TO DO> Only the lines from the line with "- установленная профильным" through the end of the records belong in your reply, copied exactly, with every picture left out.

DATA SUPPLIED>
○ ○ ○ ○ ○ ○ ○

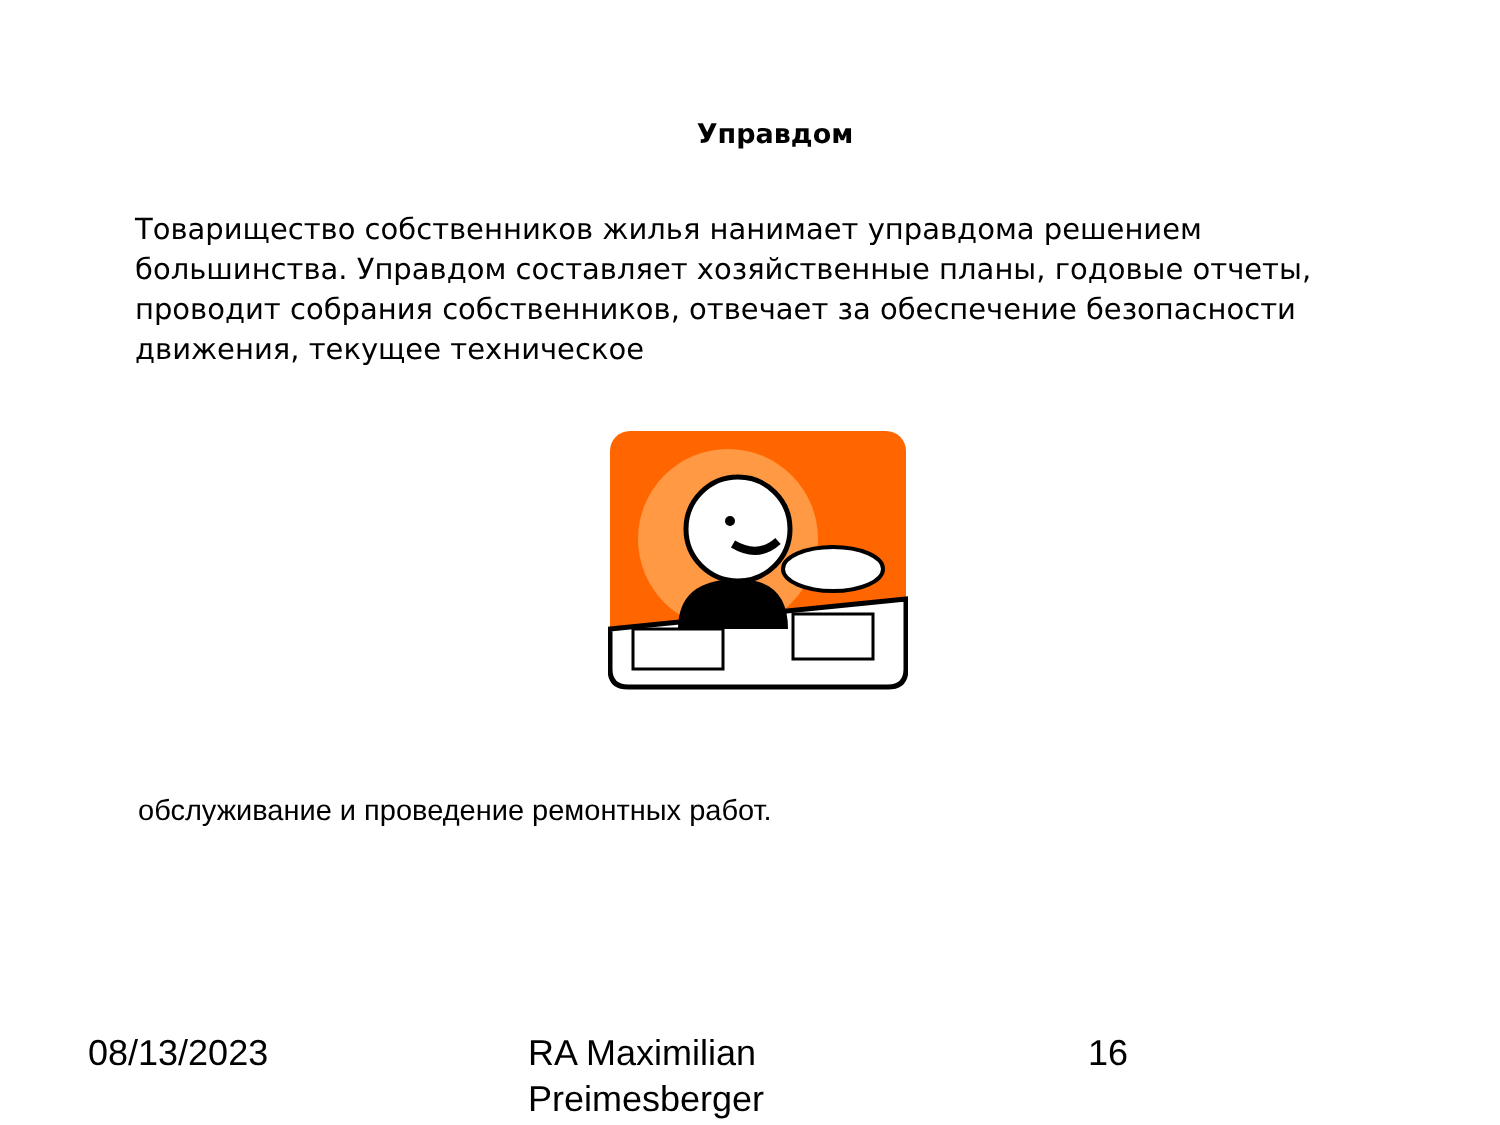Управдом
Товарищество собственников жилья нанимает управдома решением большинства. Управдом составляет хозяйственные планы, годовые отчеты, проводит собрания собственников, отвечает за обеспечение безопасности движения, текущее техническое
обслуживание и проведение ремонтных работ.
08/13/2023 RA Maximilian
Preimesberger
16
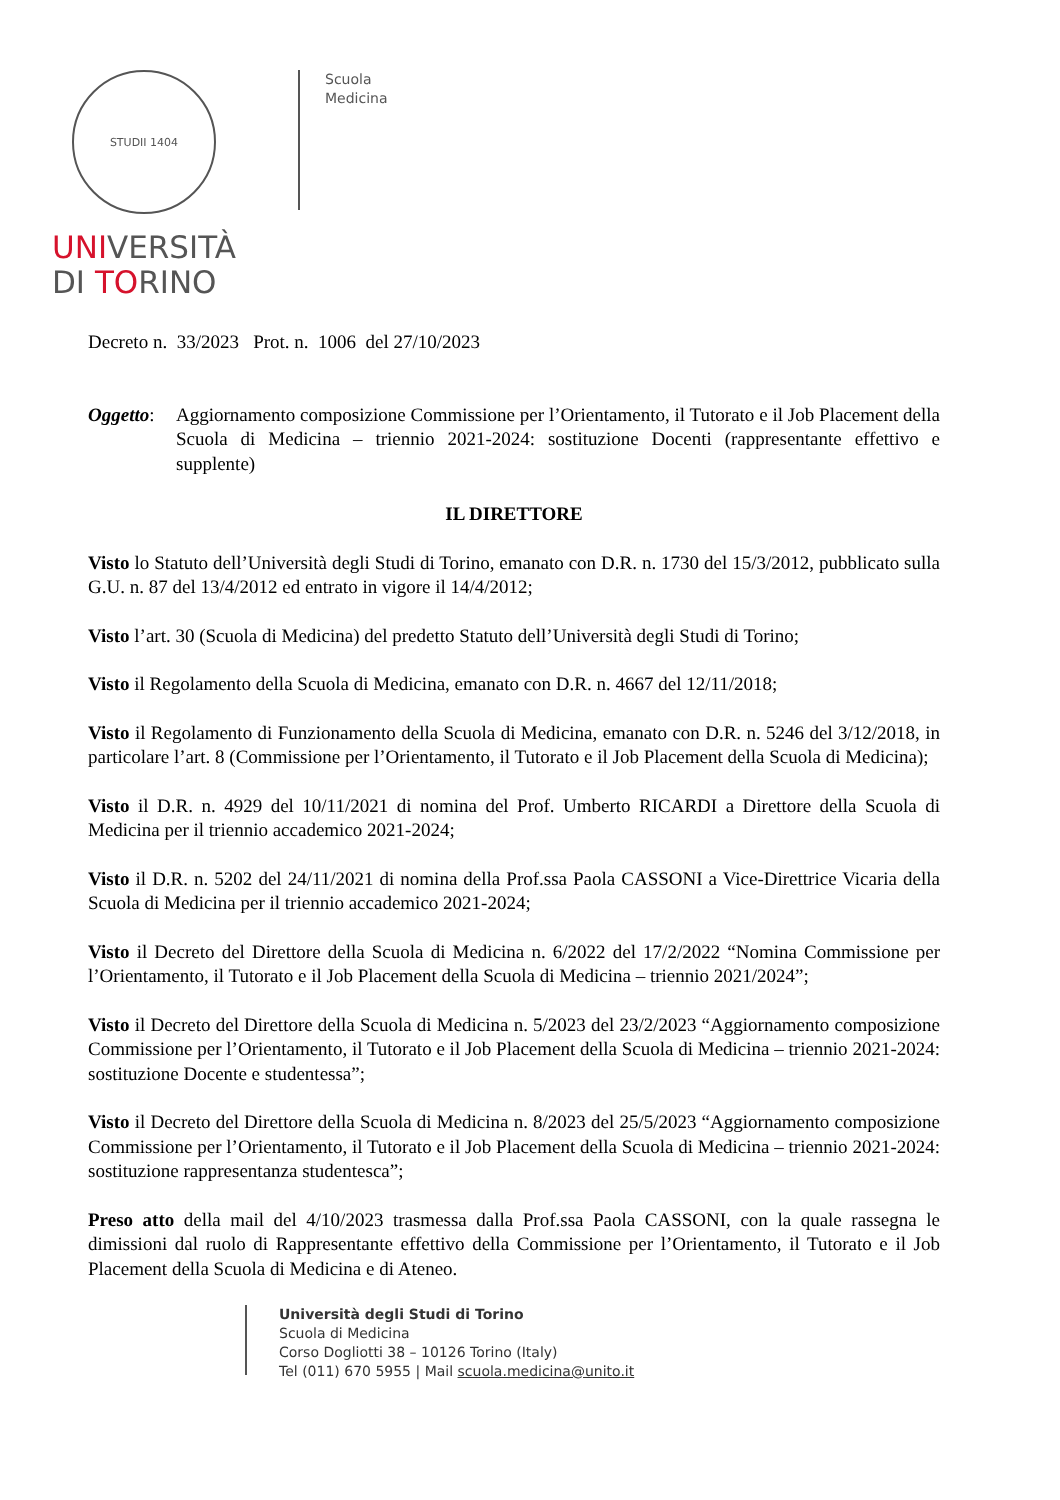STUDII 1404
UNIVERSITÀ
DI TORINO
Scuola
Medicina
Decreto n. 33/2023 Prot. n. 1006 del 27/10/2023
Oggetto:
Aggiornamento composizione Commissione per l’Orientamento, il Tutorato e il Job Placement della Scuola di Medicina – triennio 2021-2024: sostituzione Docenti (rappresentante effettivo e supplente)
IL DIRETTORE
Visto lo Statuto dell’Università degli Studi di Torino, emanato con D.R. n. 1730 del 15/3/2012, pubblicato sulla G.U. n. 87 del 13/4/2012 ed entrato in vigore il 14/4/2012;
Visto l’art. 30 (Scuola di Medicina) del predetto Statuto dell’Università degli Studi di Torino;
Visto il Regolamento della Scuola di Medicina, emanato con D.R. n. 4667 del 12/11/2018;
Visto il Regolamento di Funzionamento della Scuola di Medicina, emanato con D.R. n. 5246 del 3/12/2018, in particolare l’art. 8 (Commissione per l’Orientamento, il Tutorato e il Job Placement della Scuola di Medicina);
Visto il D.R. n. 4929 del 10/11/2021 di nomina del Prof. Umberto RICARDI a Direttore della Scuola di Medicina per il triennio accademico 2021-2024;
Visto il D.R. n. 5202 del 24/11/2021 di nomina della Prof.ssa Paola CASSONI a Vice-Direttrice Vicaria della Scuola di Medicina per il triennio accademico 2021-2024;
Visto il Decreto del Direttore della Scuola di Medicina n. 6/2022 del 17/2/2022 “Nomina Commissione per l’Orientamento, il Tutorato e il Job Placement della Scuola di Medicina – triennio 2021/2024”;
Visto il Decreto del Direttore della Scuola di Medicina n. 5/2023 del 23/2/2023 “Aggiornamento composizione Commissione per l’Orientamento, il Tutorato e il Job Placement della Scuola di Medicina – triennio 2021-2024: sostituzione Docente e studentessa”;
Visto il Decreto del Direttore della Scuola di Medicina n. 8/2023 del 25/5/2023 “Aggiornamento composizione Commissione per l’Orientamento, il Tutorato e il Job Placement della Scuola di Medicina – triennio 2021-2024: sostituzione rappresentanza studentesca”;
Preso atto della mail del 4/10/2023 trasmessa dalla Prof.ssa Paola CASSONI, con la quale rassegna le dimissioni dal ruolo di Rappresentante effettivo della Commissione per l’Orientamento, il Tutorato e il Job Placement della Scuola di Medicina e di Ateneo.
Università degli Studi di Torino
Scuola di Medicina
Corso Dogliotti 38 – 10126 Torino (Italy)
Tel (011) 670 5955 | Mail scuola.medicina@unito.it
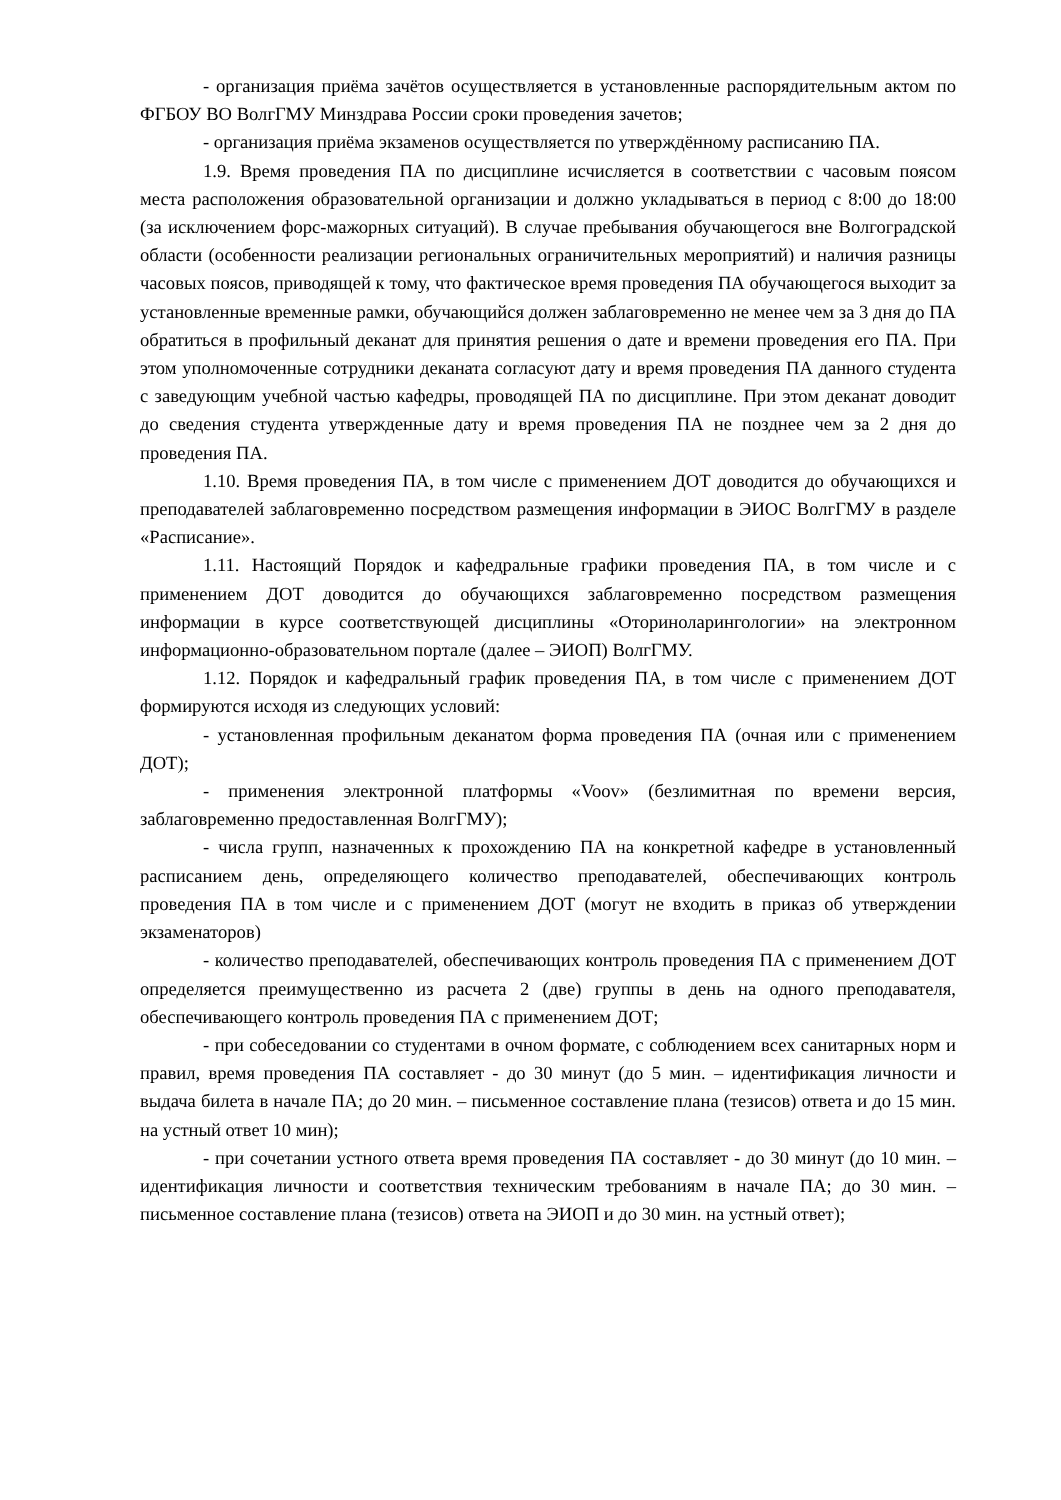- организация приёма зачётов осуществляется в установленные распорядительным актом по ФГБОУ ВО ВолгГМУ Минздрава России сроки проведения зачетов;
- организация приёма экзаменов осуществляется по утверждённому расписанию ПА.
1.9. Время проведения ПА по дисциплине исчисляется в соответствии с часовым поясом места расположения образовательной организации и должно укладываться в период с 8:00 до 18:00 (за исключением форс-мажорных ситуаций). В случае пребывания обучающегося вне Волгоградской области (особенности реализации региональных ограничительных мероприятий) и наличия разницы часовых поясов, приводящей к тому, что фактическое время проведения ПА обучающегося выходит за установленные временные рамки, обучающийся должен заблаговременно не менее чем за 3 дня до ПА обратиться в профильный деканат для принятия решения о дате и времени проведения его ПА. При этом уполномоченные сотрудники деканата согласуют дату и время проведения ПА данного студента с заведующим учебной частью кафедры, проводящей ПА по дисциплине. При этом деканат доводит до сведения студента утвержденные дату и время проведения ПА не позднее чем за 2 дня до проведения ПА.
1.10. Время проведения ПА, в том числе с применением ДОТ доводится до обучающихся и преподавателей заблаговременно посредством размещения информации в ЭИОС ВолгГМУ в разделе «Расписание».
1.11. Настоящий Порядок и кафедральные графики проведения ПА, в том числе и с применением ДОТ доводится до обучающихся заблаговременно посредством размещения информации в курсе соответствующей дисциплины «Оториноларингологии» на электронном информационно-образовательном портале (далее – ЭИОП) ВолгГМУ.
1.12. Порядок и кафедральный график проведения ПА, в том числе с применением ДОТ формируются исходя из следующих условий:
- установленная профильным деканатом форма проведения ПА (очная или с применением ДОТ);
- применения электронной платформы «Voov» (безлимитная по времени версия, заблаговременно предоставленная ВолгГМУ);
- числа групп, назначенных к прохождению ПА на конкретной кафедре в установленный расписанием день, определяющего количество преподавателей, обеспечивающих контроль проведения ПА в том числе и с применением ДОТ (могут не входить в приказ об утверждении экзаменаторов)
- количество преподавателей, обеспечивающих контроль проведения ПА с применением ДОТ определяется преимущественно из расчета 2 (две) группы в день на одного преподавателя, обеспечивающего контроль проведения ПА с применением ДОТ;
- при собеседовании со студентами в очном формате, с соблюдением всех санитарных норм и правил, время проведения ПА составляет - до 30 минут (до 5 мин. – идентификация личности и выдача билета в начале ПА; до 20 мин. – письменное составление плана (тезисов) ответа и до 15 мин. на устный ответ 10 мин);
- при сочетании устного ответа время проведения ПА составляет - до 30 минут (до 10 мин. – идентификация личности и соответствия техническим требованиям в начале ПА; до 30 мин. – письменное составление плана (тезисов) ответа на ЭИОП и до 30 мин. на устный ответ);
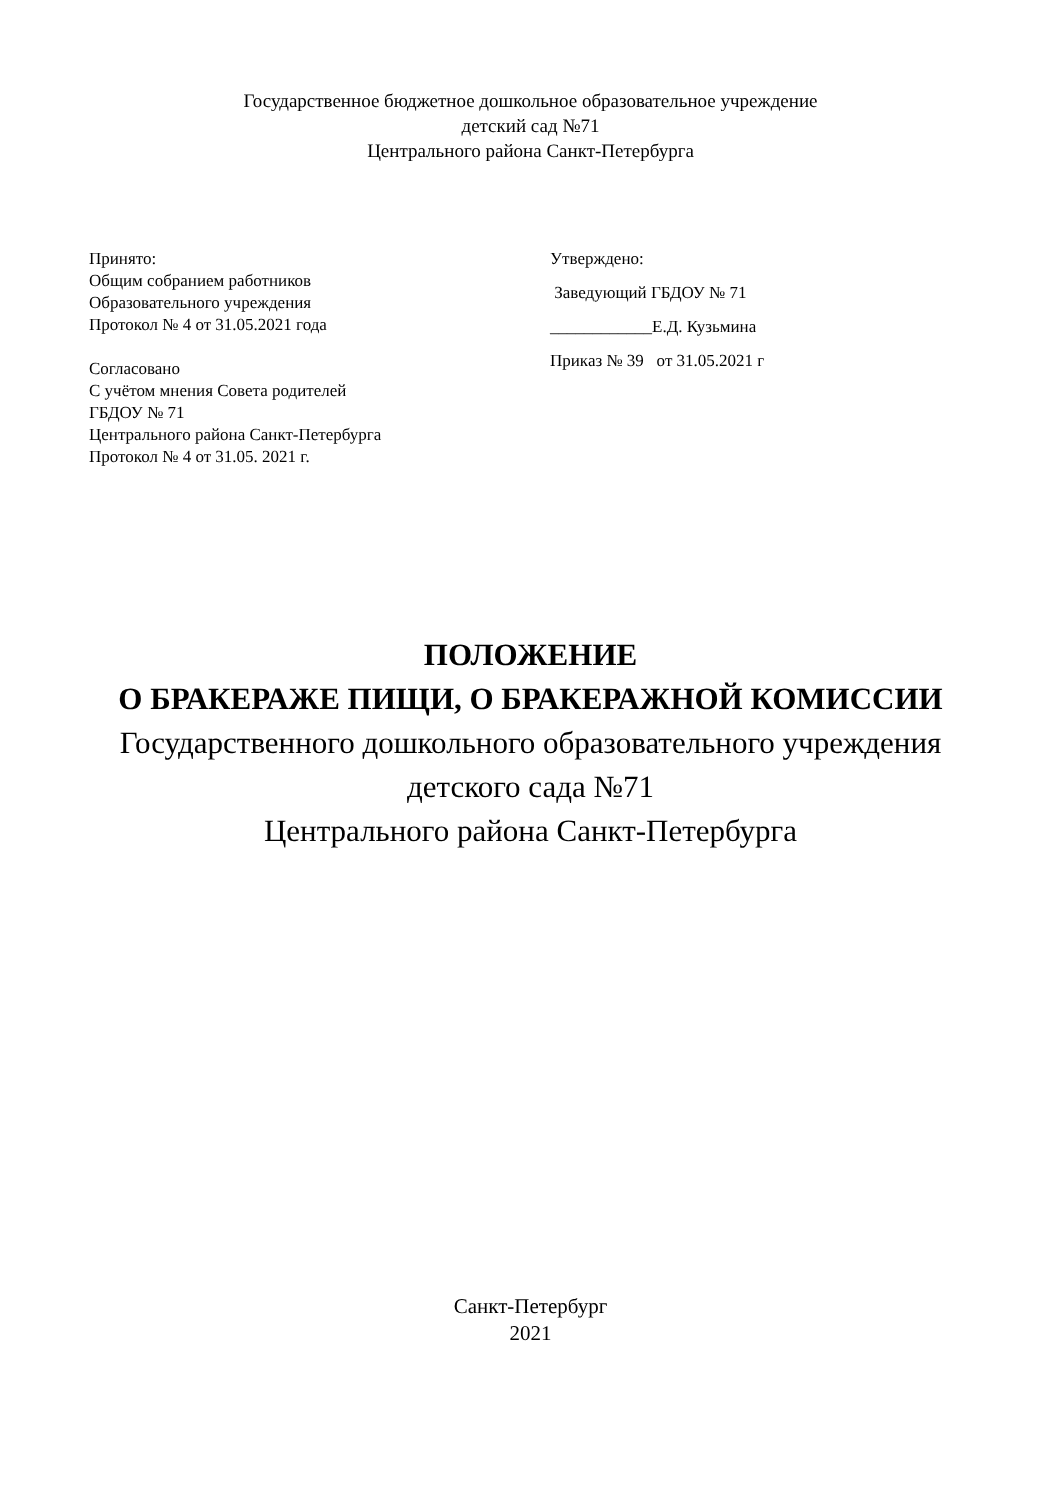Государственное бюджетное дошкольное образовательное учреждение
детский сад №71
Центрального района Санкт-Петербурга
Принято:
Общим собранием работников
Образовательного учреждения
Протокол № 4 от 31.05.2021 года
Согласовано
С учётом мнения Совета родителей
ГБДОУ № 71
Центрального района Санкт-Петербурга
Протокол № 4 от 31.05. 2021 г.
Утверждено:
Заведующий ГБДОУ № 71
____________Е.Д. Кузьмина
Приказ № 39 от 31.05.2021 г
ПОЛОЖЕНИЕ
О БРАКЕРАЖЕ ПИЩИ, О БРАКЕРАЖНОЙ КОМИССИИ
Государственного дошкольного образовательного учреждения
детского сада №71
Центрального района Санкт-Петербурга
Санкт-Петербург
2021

○ ○ ○ ○ ○ ○ ○

EXERCISE ANSWER>
- установленная профильным деканатом форма проведения ПА (очная или с применением ДОТ);
- применения электронной платформы «Voov» (безлимитная по времени версия, заблаговременно предоставленная ВолгГМУ);
- числа групп, назначенных к прохождению ПА на конкретной кафедре в установленный расписанием день, определяющего количество преподавателей, обеспечивающих контроль проведения ПА в том числе и с применением ДОТ (могут не входить в приказ об утверждении экзаменаторов)
- количество преподавателей, обеспечивающих контроль проведения ПА с применением ДОТ определяется преимущественно из расчета 2 (две) группы в день на одного преподавателя, обеспечивающего контроль проведения ПА с применением ДОТ;
- при собеседовании со студентами в очном формате, с соблюдением всех санитарных норм и правил, время проведения ПА составляет - до 30 минут (до 5 мин. – идентификация личности и выдача билета в начале ПА; до 20 мин. – письменное составление плана (тезисов) ответа и до 15 мин. на устный ответ 10 мин);
- при сочетании устного ответа время проведения ПА составляет - до 30 минут (до 10 мин. – идентификация личности и соответствия техническим требованиям в начале ПА; до 30 мин. – письменное составление плана (тезисов) ответа на ЭИОП и до 30 мин. на устный ответ);
Государственное бюджетное дошкольное образовательное учреждение
детский сад №71
Центрального района Санкт-Петербурга
Принято:
Общим собранием работников
Образовательного учреждения
Протокол № 4 от 31.05.2021 года
Согласовано
С учётом мнения Совета родителей
ГБДОУ № 71
Центрального района Санкт-Петербурга
Протокол № 4 от 31.05. 2021 г.
Утверждено:
Заведующий ГБДОУ № 71
____________Е.Д. Кузьмина
Приказ № 39 от 31.05.2021 г
ПОЛОЖЕНИЕ
О БРАКЕРАЖЕ ПИЩИ, О БРАКЕРАЖНОЙ КОМИССИИ
Государственного дошкольного образовательного учреждения
детского сада №71
Центрального района Санкт-Петербурга
Санкт-Петербург
2021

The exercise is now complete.